Grand Lodge RPG Superstar 2012 Top 32

Fun fact: aside from class features that explicitly state non-functionality in certain types of armor, the only inherent penalty for using armor/shields without proficiency is that your ACP gets applied to your attack rolls and such, instead of just certain skills.

But bucklers, light shields, and certain light armors have only a -1 ACP, which becomes 0 when masterwork. Similarly, there's the Armor Expert trait, which reduces your ACP by 1.

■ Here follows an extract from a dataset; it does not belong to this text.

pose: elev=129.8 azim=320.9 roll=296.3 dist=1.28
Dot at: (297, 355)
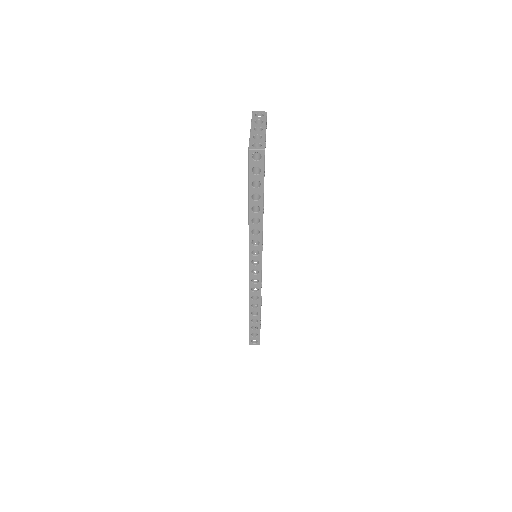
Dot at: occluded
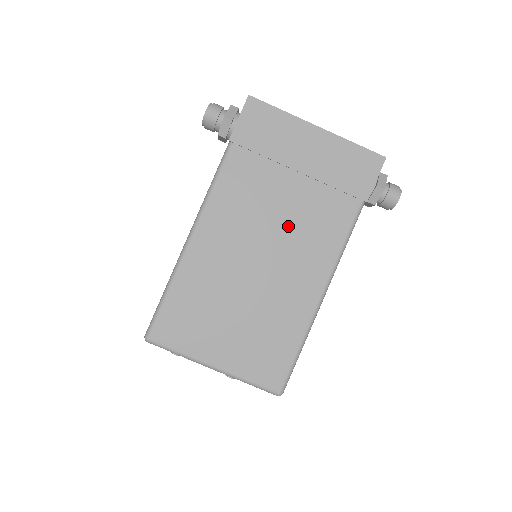
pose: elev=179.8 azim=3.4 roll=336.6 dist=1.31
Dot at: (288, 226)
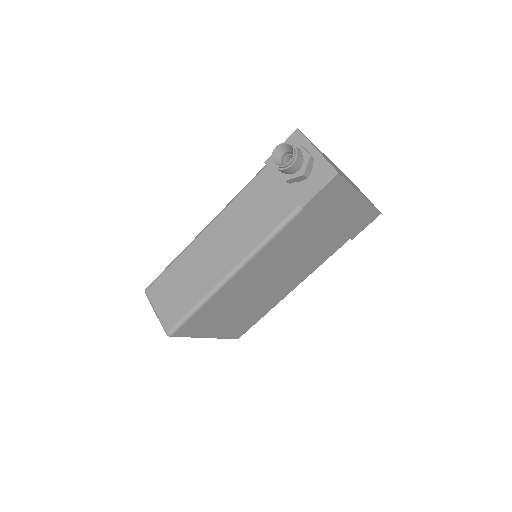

So a rogue, who is proficient only in light armor and not shields, could still use a masterwork buckler/light shield without penalty (unless it's a TWF rogue), and if he has the Armor Expert trait, wear a mithral breastplate without penalty.

Chew on THAT for a while.

Relatedly, a wizard/sorcerer could (if willing to face the 5-10% ASF chance) wear padded or leather armor at no penalty.

Andoran

sunshadow21 wrote:
You could make a rogue with heavy armor, but you're probably better off basing such a character off of the bard or one of it's archetypes. The loss of acrobatics and stealth as well as the loss of speed means that the rogue's one already fickle way of doing significant damage, sneak attack, just got that much harder to pull off.

It depends upon what the "rogue" looks like. If he's a gnome, fuggetaboutit. If he's an orc jailer used to Vital Strike/Power Attack/Sneak Attacking shackled prisoners (i.e., punching them in the gut and kicking them in the groin), the sneak attack is just part of his repartee.


Pathfinder Comics Subscriber; Pathfinder Adventure Path, Tales Subscriber

@InVinoVeritas

How are you getting prof. in the warhammer in order to take the weapon training rogue talent for it?